*** Dataset entries ***

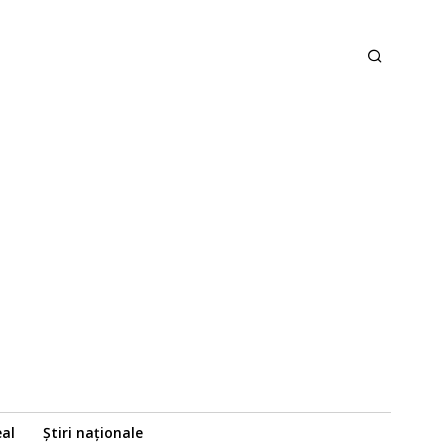
eal
Știri naționale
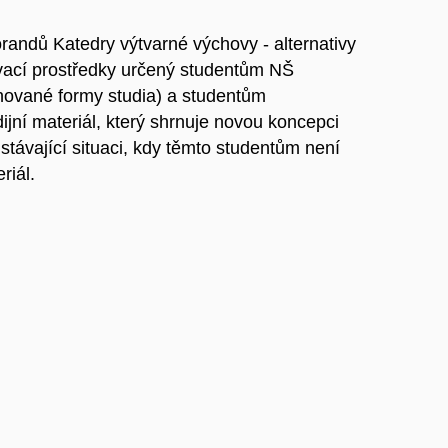
randů Katedry výtvarné výchovy - alternativy
vací prostředky určený studentům NŠ
binované formy studia) a studentům
udijní materiál, který shrnuje novou koncepci
távající situaci, kdy těmto studentům není
riál.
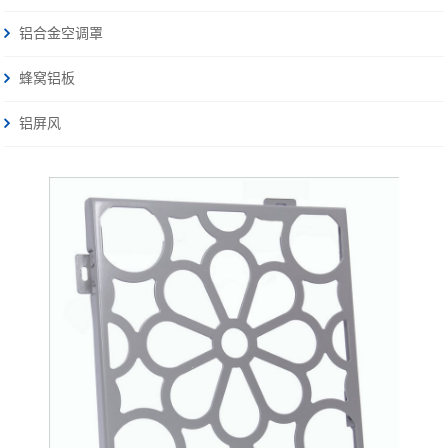
铝合金空调罩
蜂窝铝板
铝屏风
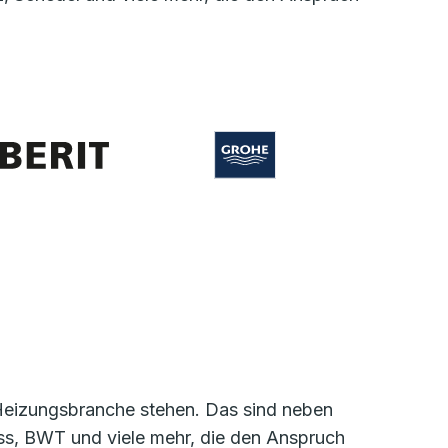
r Heizungsbranche stehen. Das sind neben
, BWT und viele mehr, die den Anspruch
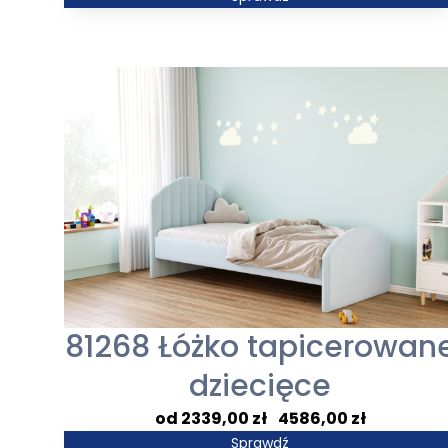
od
2081,00 zł
do
3217,00 zł
81268 Łóżko tapicerowan
dziecięce
Zakres
2339,00
zł
–
4586,00
zł
cen:
Sprawdź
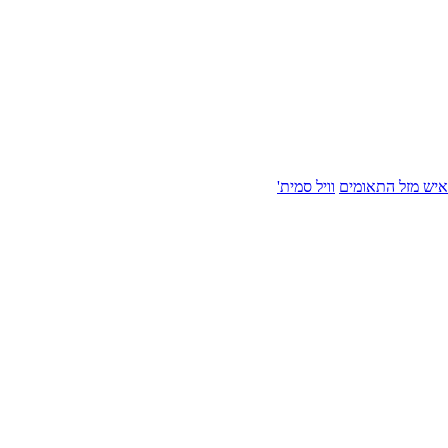
איש מזל התאומים
וויל סמית'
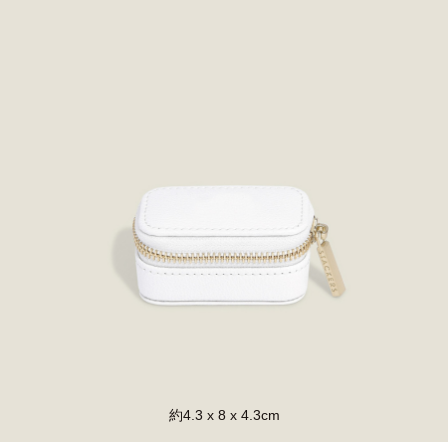
約4.3 x 8 x 4.3cm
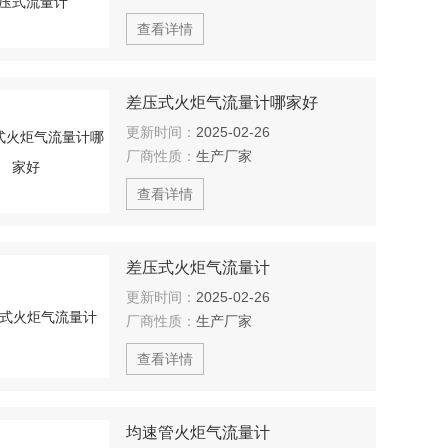
查看详情
差压式火炬气流量计哪家好
更新时间：
2025-02-26
厂商性质：
生产厂家
查看详情
差压式火炬气流量计
更新时间：
2025-02-26
厂商性质：
生产厂家
查看详情
均速管火炬气流量计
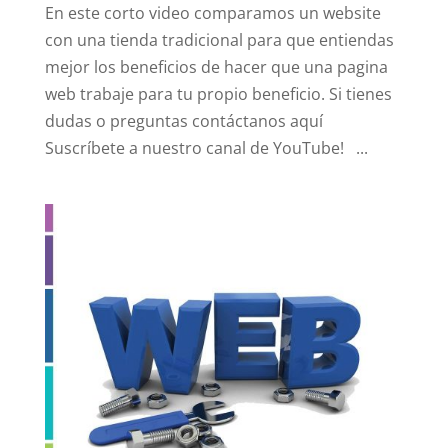
En este corto video comparamos un website
con una tienda tradicional para que entiendas
mejor los beneficios de hacer que una pagina
web trabaje para tu propio beneficio. Si tienes
dudas o preguntas contáctanos aquí
Suscríbete a nuestro canal de YouTube! ...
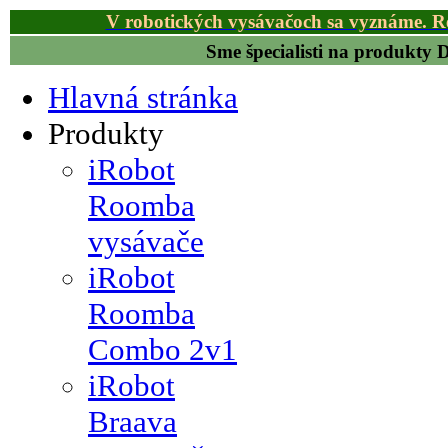
V robotických vysávačoch sa vyznáme. R
Sme špecialisti na produkty
Hlavná stránka
Produkty
iRobot
Roomba
vysávače
iRobot
Roomba
Combo 2v1
iRobot
Braava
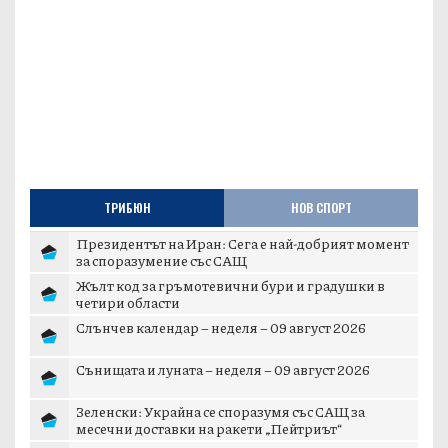
ТРИБЮН
НОВ СПОРТ
Президентът на Иран: Сега е най-добрият момент
за споразумение със САЩ
Жълт код за гръмотевични бури и градушки в
четири области
Слънчев календар – неделя – 09 август 2026
Сънищата и луната – неделя – 09 август 2026
Зеленски: Украйна се споразумя със САЩ за
месечни доставки на ракети „Пейтриът“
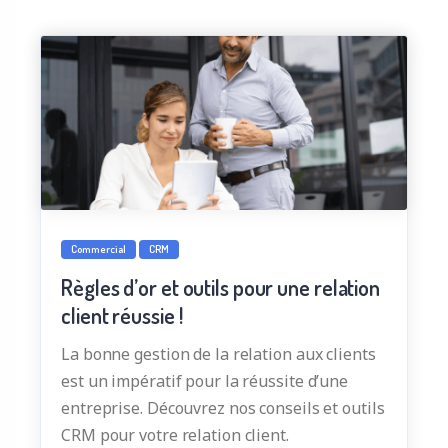
Commercial
CRM
Règles d’or et outils pour une relation
client réussie !
La bonne gestion de la relation aux clients
est un impératif pour la réussite d’une
entreprise. Découvrez nos conseils et outils
CRM pour votre relation client.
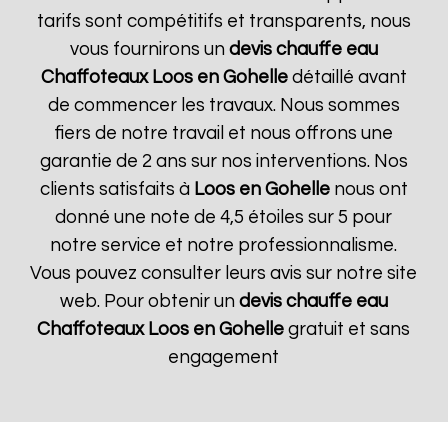
tarifs sont compétitifs et transparents, nous
vous fournirons un
devis chauffe eau
Chaffoteaux
Loos en Gohelle
détaillé avant
de commencer les travaux. Nous sommes
fiers de notre travail et nous offrons une
garantie de 2 ans sur nos interventions. Nos
clients satisfaits à
Loos en Gohelle
nous ont
donné une note de 4,5 étoiles sur 5 pour
notre service et notre professionnalisme.
Vous pouvez consulter leurs avis sur notre site
web. Pour obtenir un
devis chauffe eau
Chaffoteaux
Loos en Gohelle
gratuit et sans
engagement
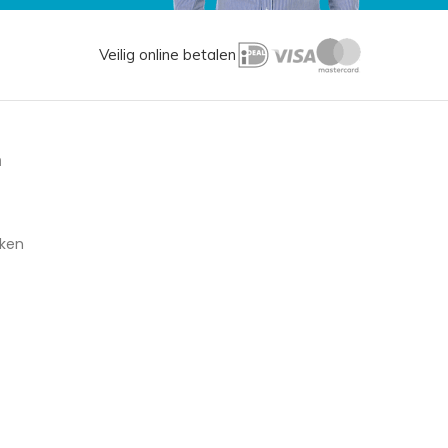
Veilig online betalen
n
aken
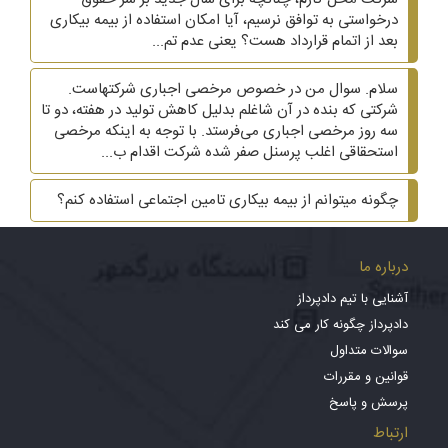
درخواستی به توافق نرسیم، آیا امکان استفاده از بیمه بیکاری
بعد از اتمام قرارداد هست؟ یعنی عدم تم...
سلام. سوال من در خصوص مرخصی اجباری شرکتهاست.
شرکتی که بنده در آن شاغلم بدلیل کاهش تولید در هفته، دو تا
سه روز مرخصی اجباری می‌فرستد. با توجه به اینکه مرخصی
استحقاقی اغلب پرسنل صفر شده شرکت اقدام ب...
چگونه میتوانم از بیمه بیکاری تامین اجتماعی استفاده کنم؟
درباره ما
آشنایی با تیم دادپرداز
دادپرداز چگونه کار می کند
سوالات متداول
قوانین و مقررات
پرسش و پاسخ
ارتباط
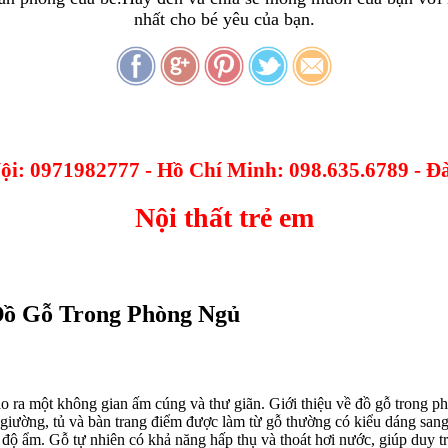
nhất cho bé yêu của bạn.
Nội: 0971982777 - Hồ Chí Minh: 098.635.6789 - 
Nội thất trẻ em
Đồ Gỗ Trong Phòng Ngủ
 ra một không gian ấm cúng và thư giãn. Giới thiệu về đồ gỗ trong ph
giường, tủ và bàn trang điểm được làm từ gỗ thường có kiểu dáng sang 
à độ ẩm. Gỗ tự nhiên có khả năng hấp thụ và thoát hơi nước, giúp duy t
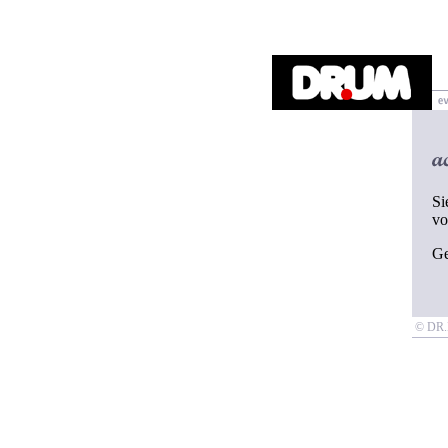
Si
v
G
© D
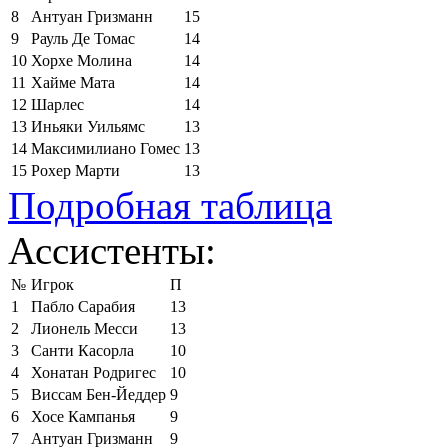
8
Антуан Гризманн
15
9
Рауль Де Томас
14
10
Хорхе Молина
14
11
Хайме Мата
14
12
Шарлес
14
13
Иньяки Уильямс
13
14
Максимилиано Гомес
13
15
Рохер Марти
13
Подробная таблица
Ассистенты:
№
Игрок
П
1
Пабло Сарабия
13
2
Лионель Месси
13
3
Санти Касорла
10
4
Хонатан Родригес
10
5
Виссам Бен-Йеддер
9
6
Хосе Кампанья
9
7
Антуан Гризманн
9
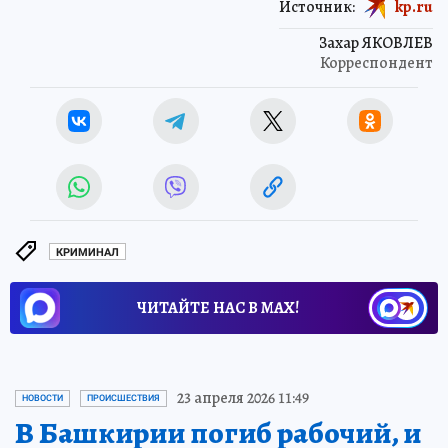
Источник:
kp.ru
Захар ЯКОВЛЕВ
Корреспондент
КРИМИНАЛ
ЧИТАЙТЕ НАС В МАХ!
23 апреля 2026 11:49
НОВОСТИ
ПРОИСШЕСТВИЯ
В Башкирии погиб рабочий, и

*** End of Dataset entries ***

Please pull out every line from the entries above that contains the word "relation" and list those lines unchanged.

Expected answer —
Règles d’or et outils pour une relation
La bonne gestion de la relation aux clients
CRM pour votre relation client.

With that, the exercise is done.